**What the task requires:** Which lines of the listing hold the string "labels"? Show each of them.

**Input data:**
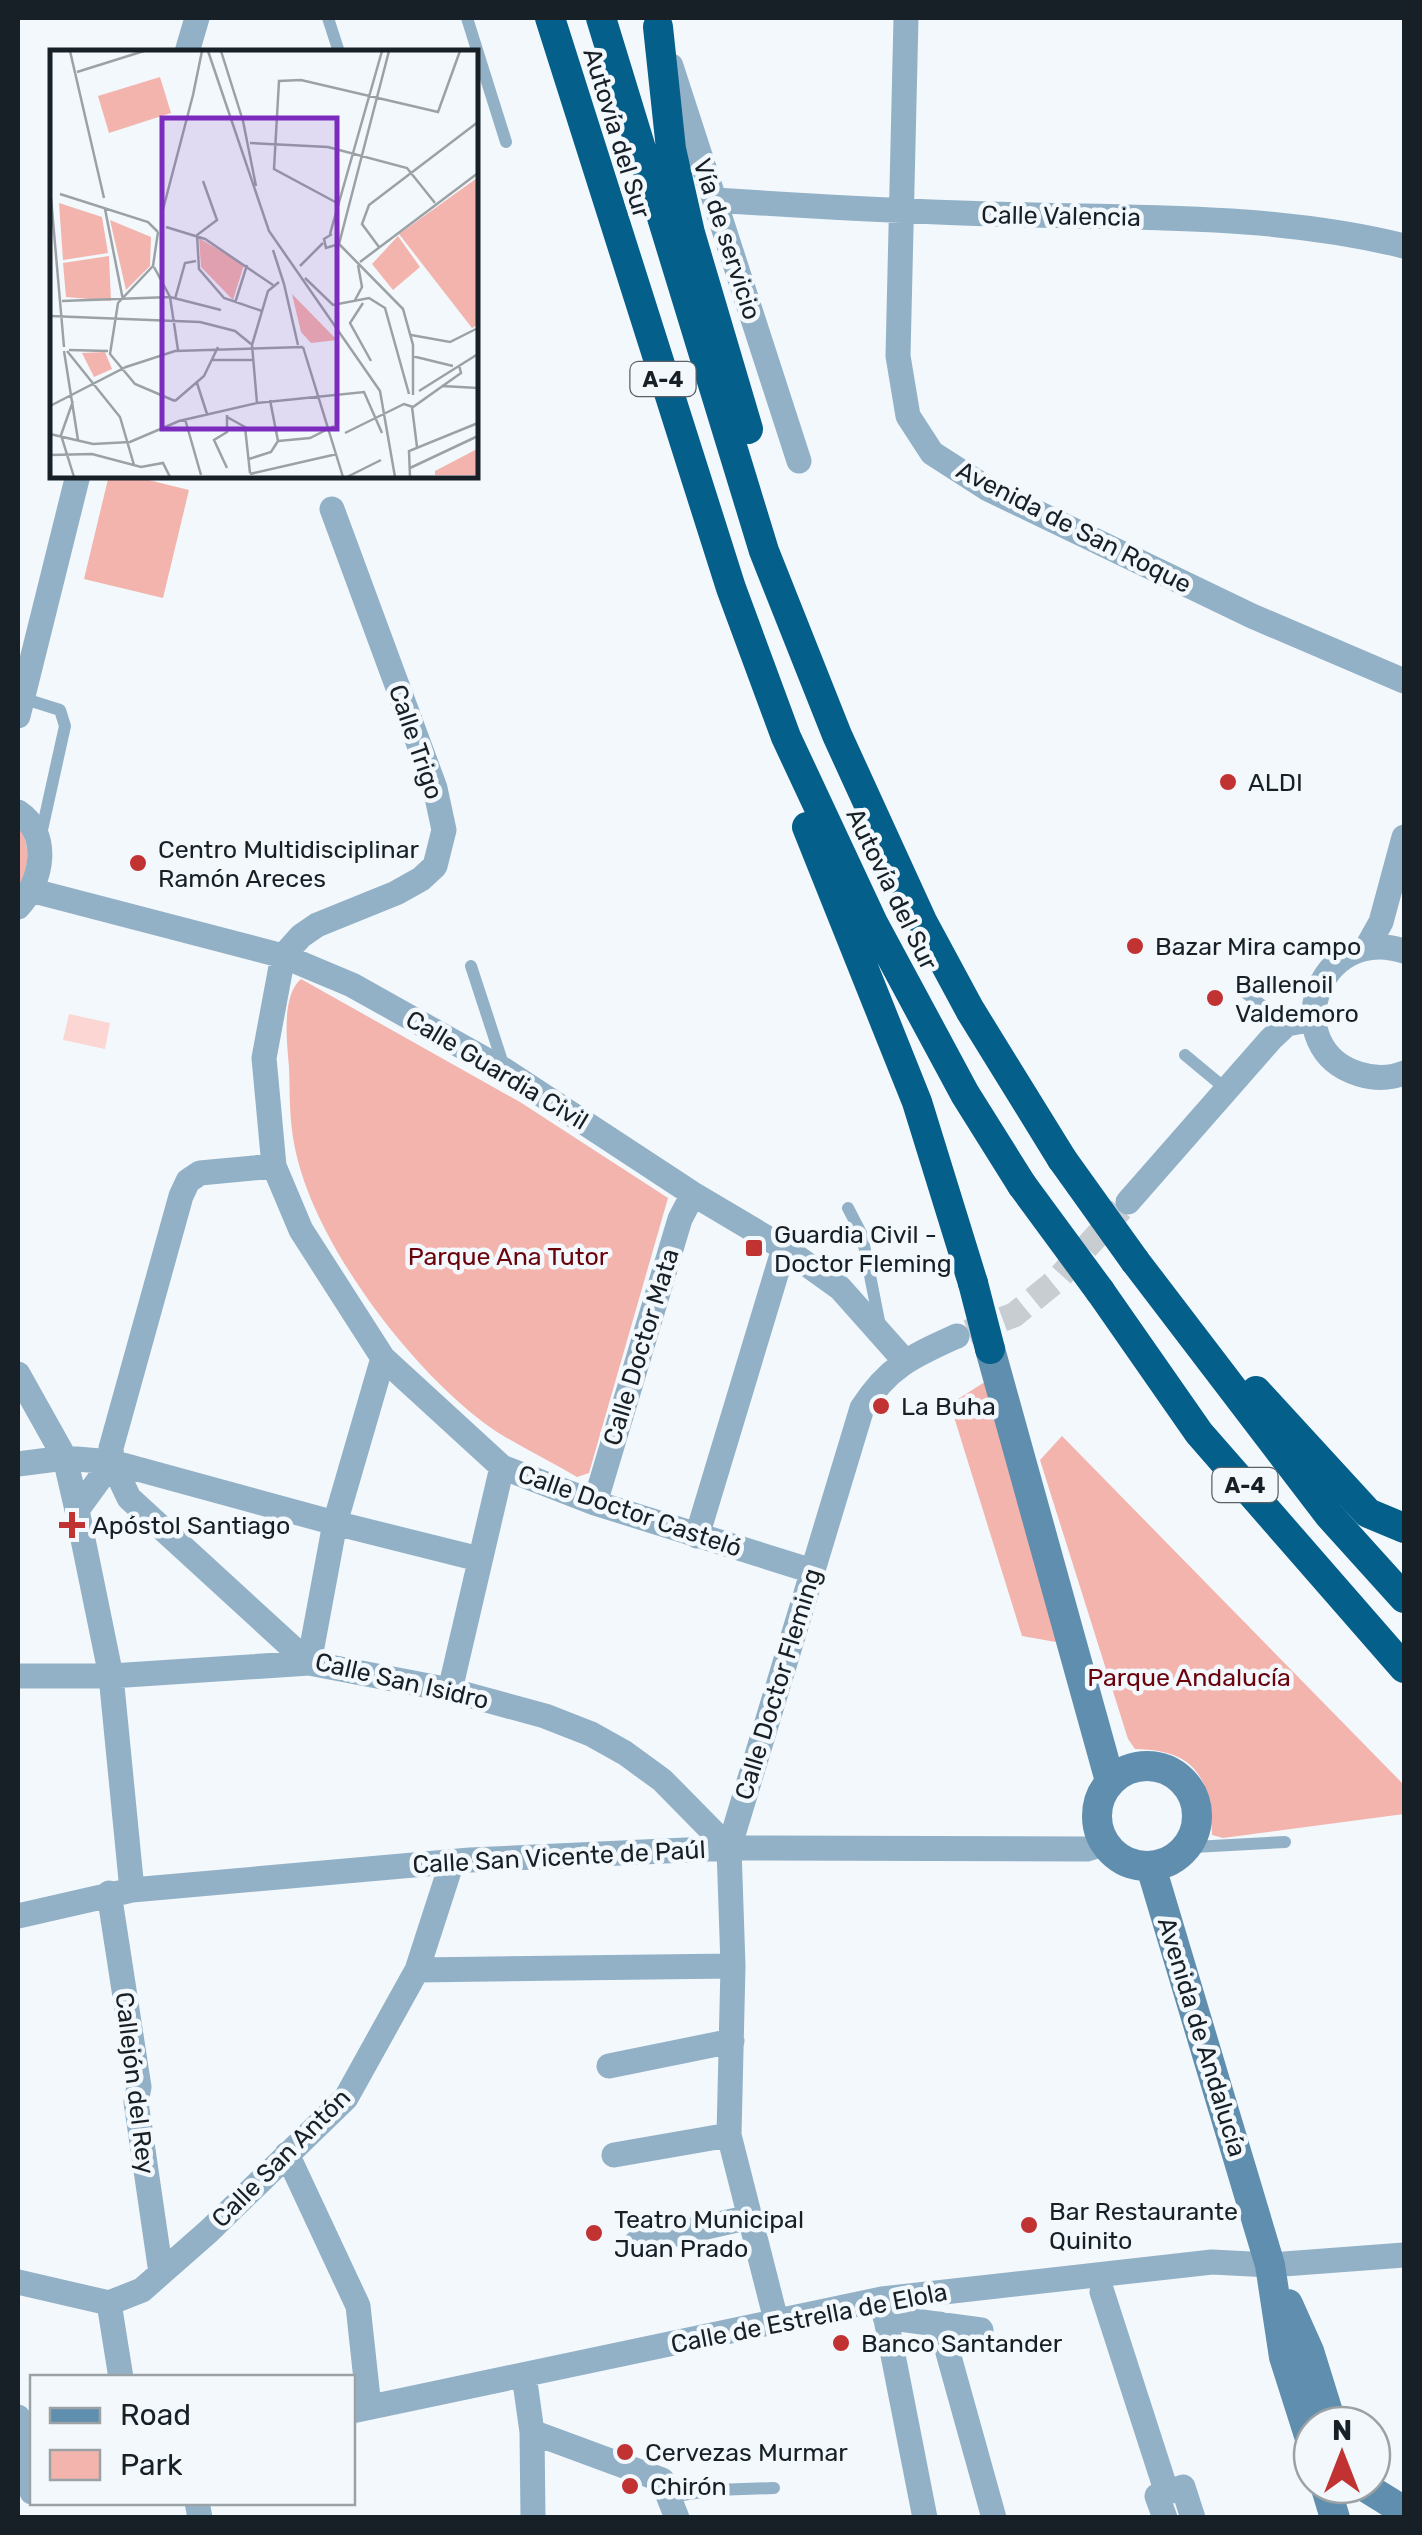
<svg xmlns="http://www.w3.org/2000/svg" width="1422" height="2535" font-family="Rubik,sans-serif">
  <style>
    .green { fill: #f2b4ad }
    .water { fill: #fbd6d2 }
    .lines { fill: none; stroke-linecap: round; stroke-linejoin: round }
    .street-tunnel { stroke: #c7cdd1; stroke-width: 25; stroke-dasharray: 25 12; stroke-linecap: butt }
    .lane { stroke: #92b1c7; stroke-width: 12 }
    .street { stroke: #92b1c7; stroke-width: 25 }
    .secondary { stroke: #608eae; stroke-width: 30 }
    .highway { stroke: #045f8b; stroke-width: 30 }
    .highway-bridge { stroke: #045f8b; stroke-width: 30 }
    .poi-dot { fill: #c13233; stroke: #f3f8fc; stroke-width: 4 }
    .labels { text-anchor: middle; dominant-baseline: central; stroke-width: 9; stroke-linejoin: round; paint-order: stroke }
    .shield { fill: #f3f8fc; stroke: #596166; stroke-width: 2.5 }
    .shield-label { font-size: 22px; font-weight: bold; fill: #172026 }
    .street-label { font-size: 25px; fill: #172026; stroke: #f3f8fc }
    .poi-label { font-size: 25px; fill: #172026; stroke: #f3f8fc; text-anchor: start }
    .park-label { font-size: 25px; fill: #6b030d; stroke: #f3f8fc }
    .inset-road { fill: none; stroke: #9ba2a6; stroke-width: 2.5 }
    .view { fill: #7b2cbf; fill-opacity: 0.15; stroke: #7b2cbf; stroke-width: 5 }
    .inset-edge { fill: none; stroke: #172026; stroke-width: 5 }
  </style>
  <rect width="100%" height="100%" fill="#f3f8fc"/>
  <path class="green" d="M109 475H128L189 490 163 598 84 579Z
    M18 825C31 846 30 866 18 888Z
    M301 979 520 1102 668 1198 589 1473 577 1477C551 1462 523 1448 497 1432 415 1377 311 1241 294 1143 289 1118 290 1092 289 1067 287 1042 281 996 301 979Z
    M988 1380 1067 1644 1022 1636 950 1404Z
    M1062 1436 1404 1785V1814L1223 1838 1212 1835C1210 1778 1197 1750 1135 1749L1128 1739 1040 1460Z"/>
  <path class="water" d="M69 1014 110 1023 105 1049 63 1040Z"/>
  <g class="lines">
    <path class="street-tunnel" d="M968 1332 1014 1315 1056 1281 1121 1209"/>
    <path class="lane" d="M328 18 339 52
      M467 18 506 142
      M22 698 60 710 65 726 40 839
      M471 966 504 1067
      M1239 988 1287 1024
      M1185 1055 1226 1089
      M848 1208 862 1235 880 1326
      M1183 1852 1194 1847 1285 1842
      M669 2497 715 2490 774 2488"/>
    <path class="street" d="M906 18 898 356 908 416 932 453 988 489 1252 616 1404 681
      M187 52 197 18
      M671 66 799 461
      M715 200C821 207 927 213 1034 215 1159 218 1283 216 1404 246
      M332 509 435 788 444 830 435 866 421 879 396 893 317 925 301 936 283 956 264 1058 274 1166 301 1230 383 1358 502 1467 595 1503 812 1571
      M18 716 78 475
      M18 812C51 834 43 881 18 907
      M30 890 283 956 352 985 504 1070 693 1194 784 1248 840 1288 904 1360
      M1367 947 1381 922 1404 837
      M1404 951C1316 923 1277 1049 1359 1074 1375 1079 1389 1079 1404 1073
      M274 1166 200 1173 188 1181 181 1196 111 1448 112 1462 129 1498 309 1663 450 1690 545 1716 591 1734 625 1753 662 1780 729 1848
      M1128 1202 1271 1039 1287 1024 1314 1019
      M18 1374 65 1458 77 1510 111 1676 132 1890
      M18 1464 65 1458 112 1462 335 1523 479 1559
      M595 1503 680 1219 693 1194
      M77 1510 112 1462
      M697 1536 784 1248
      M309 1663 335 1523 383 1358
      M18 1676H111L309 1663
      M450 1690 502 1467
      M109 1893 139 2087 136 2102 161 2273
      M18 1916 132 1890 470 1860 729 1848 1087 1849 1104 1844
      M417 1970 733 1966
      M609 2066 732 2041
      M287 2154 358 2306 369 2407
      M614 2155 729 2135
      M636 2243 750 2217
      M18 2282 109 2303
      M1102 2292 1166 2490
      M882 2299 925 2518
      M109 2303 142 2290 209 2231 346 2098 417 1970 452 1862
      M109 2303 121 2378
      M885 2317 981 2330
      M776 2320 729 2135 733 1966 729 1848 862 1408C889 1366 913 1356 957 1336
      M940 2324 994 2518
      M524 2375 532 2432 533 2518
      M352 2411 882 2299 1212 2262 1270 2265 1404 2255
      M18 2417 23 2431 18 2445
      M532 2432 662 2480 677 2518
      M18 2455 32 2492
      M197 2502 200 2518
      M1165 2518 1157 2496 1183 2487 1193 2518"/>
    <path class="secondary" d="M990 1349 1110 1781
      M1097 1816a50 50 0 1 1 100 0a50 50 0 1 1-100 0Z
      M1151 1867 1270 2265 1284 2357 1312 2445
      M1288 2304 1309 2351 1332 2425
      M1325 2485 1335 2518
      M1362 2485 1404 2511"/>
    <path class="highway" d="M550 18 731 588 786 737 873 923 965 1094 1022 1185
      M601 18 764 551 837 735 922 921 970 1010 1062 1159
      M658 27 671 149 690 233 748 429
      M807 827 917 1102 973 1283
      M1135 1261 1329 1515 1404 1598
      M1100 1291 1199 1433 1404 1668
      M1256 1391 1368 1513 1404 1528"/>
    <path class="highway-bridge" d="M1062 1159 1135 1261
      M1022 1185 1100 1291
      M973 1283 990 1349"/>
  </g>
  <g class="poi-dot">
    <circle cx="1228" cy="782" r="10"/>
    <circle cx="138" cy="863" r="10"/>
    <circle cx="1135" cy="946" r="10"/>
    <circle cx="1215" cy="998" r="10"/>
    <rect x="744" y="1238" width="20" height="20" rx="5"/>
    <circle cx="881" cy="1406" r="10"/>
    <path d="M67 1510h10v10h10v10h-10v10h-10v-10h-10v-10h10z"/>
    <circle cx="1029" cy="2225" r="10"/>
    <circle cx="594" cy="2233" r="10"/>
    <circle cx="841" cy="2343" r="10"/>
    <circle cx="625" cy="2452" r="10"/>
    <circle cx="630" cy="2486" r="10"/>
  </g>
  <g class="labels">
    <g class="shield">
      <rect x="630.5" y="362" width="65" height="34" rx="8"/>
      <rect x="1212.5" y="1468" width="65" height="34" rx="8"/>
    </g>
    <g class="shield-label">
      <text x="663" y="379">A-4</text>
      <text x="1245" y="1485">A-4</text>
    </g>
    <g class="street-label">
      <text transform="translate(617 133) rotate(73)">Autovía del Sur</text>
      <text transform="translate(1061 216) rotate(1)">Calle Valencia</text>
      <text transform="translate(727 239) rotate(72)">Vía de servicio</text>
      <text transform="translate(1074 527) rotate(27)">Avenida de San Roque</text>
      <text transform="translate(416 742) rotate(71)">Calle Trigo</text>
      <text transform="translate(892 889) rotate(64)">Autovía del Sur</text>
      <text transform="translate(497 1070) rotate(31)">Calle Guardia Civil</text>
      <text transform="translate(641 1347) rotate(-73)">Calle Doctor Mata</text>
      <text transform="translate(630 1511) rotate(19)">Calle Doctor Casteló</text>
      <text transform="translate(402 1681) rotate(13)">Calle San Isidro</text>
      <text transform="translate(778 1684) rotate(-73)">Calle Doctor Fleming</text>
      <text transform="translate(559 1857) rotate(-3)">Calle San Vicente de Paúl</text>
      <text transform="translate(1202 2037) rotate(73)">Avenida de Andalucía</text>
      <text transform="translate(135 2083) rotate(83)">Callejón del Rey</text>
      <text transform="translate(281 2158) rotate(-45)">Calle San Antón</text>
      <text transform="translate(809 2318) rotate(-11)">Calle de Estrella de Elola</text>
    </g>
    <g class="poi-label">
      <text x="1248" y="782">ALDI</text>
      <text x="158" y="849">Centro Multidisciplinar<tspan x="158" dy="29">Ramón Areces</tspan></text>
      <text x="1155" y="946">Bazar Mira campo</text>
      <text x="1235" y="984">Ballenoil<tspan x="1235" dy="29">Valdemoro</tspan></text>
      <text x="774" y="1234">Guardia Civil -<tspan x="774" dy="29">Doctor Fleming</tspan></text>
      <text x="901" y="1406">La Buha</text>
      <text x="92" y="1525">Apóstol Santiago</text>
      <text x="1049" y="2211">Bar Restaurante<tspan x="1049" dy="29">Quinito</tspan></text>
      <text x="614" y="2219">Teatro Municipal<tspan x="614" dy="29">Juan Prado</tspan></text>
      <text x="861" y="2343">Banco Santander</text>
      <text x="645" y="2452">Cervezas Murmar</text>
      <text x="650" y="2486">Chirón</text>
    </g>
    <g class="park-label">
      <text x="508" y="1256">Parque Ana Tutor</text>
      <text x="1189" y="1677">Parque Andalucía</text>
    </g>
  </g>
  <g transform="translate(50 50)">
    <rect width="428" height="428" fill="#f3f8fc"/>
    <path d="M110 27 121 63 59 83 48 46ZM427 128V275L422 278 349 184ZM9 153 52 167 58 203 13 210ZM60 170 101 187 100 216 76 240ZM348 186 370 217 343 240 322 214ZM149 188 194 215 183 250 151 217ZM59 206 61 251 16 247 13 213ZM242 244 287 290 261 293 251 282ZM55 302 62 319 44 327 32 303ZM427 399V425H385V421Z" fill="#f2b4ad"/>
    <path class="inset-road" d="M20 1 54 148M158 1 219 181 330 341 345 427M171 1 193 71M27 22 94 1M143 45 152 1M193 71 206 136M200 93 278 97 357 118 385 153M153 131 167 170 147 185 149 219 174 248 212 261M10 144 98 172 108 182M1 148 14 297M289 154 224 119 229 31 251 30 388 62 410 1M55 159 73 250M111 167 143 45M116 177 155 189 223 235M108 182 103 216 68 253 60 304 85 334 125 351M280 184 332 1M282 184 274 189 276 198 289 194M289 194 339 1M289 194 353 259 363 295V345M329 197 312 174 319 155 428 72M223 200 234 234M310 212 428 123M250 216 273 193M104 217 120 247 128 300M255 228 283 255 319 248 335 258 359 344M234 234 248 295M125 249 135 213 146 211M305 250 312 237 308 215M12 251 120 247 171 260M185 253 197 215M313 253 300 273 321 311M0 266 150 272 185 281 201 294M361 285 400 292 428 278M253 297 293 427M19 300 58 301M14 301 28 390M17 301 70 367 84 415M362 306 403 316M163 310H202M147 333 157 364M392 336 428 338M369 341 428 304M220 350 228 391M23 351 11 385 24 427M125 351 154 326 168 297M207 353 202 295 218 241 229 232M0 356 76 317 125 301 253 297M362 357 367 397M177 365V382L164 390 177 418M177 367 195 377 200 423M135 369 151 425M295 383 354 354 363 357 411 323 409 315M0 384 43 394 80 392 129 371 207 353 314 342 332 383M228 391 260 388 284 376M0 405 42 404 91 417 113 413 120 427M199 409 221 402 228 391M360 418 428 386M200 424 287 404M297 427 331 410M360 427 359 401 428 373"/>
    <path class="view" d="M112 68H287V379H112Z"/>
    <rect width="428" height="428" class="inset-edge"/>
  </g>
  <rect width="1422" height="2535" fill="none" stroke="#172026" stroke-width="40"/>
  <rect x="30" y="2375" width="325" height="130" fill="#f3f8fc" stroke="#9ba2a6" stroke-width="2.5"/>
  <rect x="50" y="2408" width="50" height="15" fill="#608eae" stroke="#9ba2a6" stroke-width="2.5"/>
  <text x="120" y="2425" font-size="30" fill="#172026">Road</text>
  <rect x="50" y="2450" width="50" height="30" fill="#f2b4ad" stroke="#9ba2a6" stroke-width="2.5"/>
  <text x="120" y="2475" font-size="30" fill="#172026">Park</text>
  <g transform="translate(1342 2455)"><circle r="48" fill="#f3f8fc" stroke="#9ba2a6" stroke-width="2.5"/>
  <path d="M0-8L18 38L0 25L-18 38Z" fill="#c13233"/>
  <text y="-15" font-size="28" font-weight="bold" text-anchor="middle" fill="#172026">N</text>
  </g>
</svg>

**Written response:**
    .labels { text-anchor: middle; dominant-baseline: central; stroke-width: 9; stroke-linejoin: round; paint-order: stroke }
  <g class="labels">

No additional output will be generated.